Rewrite the lines of every row below, putting "species" wherever "scientific name" appears and leaving everything else untouched.

BEGIN Available data

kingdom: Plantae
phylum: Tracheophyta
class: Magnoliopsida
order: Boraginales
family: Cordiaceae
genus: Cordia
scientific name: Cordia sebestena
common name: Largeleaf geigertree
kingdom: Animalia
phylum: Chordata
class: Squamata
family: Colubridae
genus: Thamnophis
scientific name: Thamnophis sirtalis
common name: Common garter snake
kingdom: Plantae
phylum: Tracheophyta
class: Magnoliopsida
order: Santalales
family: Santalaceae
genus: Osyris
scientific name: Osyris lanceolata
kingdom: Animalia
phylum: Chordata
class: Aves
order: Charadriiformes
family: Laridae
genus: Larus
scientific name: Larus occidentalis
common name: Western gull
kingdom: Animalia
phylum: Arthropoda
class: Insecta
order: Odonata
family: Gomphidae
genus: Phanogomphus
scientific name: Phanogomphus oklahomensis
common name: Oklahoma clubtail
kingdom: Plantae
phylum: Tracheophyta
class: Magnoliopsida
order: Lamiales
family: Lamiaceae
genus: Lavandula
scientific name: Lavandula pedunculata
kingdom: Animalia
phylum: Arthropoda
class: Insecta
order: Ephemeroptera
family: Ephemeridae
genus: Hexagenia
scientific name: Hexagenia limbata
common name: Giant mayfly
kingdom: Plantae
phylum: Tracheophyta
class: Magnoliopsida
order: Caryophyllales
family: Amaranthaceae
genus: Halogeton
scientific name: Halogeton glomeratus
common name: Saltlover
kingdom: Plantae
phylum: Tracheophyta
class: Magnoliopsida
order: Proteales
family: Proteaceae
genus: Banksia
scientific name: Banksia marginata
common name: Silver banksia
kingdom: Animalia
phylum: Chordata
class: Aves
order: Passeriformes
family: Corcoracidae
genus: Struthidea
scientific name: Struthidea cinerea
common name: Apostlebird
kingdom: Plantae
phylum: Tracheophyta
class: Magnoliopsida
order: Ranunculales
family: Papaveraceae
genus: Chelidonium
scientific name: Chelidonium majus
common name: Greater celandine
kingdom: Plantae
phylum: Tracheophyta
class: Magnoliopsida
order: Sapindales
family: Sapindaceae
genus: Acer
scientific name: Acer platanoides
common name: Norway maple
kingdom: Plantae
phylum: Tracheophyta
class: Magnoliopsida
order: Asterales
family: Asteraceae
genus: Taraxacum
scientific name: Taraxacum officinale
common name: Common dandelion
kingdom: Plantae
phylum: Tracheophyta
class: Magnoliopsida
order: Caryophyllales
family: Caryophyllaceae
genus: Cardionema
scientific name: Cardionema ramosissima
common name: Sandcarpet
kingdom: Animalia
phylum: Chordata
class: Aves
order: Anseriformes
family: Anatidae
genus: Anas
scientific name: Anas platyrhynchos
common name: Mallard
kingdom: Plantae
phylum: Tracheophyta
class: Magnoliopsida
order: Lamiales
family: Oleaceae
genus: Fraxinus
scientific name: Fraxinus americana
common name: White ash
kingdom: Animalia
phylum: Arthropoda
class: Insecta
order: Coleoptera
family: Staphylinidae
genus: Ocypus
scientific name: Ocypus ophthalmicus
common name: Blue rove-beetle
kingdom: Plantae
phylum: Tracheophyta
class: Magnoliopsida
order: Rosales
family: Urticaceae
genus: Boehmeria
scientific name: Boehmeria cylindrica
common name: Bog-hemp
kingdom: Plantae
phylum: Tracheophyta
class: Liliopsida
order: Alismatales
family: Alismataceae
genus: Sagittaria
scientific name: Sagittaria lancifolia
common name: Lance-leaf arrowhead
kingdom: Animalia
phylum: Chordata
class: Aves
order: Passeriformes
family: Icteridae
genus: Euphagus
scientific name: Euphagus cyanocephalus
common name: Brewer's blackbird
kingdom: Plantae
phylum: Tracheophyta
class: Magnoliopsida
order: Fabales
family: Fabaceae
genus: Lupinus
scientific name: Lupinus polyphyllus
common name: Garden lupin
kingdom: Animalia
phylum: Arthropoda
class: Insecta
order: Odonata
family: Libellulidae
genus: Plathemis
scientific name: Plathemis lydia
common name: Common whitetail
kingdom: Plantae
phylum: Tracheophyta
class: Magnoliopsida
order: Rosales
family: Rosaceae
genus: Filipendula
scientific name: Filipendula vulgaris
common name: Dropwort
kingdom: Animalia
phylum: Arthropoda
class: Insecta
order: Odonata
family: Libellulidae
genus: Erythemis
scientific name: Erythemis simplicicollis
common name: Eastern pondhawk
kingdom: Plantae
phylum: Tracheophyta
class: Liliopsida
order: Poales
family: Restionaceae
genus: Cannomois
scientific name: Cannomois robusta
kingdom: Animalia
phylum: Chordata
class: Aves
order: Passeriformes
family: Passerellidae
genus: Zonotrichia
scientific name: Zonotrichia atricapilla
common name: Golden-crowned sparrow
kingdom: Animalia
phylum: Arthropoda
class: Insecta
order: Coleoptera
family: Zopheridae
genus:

END Available data

**Completed task**
kingdom: Plantae
phylum: Tracheophyta
class: Magnoliopsida
order: Boraginales
family: Cordiaceae
genus: Cordia
species: Cordia sebestena
common name: Largeleaf geigertree
kingdom: Animalia
phylum: Chordata
class: Squamata
family: Colubridae
genus: Thamnophis
species: Thamnophis sirtalis
common name: Common garter snake
kingdom: Plantae
phylum: Tracheophyta
class: Magnoliopsida
order: Santalales
family: Santalaceae
genus: Osyris
species: Osyris lanceolata
kingdom: Animalia
phylum: Chordata
class: Aves
order: Charadriiformes
family: Laridae
genus: Larus
species: Larus occidentalis
common name: Western gull
kingdom: Animalia
phylum: Arthropoda
class: Insecta
order: Odonata
family: Gomphidae
genus: Phanogomphus
species: Phanogomphus oklahomensis
common name: Oklahoma clubtail
kingdom: Plantae
phylum: Tracheophyta
class: Magnoliopsida
order: Lamiales
family: Lamiaceae
genus: Lavandula
species: Lavandula pedunculata
kingdom: Animalia
phylum: Arthropoda
class: Insecta
order: Ephemeroptera
family: Ephemeridae
genus: Hexagenia
species: Hexagenia limbata
common name: Giant mayfly
kingdom: Plantae
phylum: Tracheophyta
class: Magnoliopsida
order: Caryophyllales
family: Amaranthaceae
genus: Halogeton
species: Halogeton glomeratus
common name: Saltlover
kingdom: Plantae
phylum: Tracheophyta
class: Magnoliopsida
order: Proteales
family: Proteaceae
genus: Banksia
species: Banksia marginata
common name: Silver banksia
kingdom: Animalia
phylum: Chordata
class: Aves
order: Passeriformes
family: Corcoracidae
genus: Struthidea
species: Struthidea cinerea
common name: Apostlebird
kingdom: Plantae
phylum: Tracheophyta
class: Magnoliopsida
order: Ranunculales
family: Papaveraceae
genus: Chelidonium
species: Chelidonium majus
common name: Greater celandine
kingdom: Plantae
phylum: Tracheophyta
class: Magnoliopsida
order: Sapindales
family: Sapindaceae
genus: Acer
species: Acer platanoides
common name: Norway maple
kingdom: Plantae
phylum: Tracheophyta
class: Magnoliopsida
order: Asterales
family: Asteraceae
genus: Taraxacum
species: Taraxacum officinale
common name: Common dandelion
kingdom: Plantae
phylum: Tracheophyta
class: Magnoliopsida
order: Caryophyllales
family: Caryophyllaceae
genus: Cardionema
species: Cardionema ramosissima
common name: Sandcarpet
kingdom: Animalia
phylum: Chordata
class: Aves
order: Anseriformes
family: Anatidae
genus: Anas
species: Anas platyrhynchos
common name: Mallard
kingdom: Plantae
phylum: Tracheophyta
class: Magnoliopsida
order: Lamiales
family: Oleaceae
genus: Fraxinus
species: Fraxinus americana
common name: White ash
kingdom: Animalia
phylum: Arthropoda
class: Insecta
order: Coleoptera
family: Staphylinidae
genus: Ocypus
species: Ocypus ophthalmicus
common name: Blue rove-beetle
kingdom: Plantae
phylum: Tracheophyta
class: Magnoliopsida
order: Rosales
family: Urticaceae
genus: Boehmeria
species: Boehmeria cylindrica
common name: Bog-hemp
kingdom: Plantae
phylum: Tracheophyta
class: Liliopsida
order: Alismatales
family: Alismataceae
genus: Sagittaria
species: Sagittaria lancifolia
common name: Lance-leaf arrowhead
kingdom: Animalia
phylum: Chordata
class: Aves
order: Passeriformes
family: Icteridae
genus: Euphagus
species: Euphagus cyanocephalus
common name: Brewer's blackbird
kingdom: Plantae
phylum: Tracheophyta
class: Magnoliopsida
order: Fabales
family: Fabaceae
genus: Lupinus
species: Lupinus polyphyllus
common name: Garden lupin
kingdom: Animalia
phylum: Arthropoda
class: Insecta
order: Odonata
family: Libellulidae
genus: Plathemis
species: Plathemis lydia
common name: Common whitetail
kingdom: Plantae
phylum: Tracheophyta
class: Magnoliopsida
order: Rosales
family: Rosaceae
genus: Filipendula
species: Filipendula vulgaris
common name: Dropwort
kingdom: Animalia
phylum: Arthropoda
class: Insecta
order: Odonata
family: Libellulidae
genus: Erythemis
species: Erythemis simplicicollis
common name: Eastern pondhawk
kingdom: Plantae
phylum: Tracheophyta
class: Liliopsida
order: Poales
family: Restionaceae
genus: Cannomois
species: Cannomois robusta
kingdom: Animalia
phylum: Chordata
class: Aves
order: Passeriformes
family: Passerellidae
genus: Zonotrichia
species: Zonotrichia atricapilla
common name: Golden-crowned sparrow
kingdom: Animalia
phylum: Arthropoda
class: Insecta
order: Coleoptera
family: Zopheridae
genus:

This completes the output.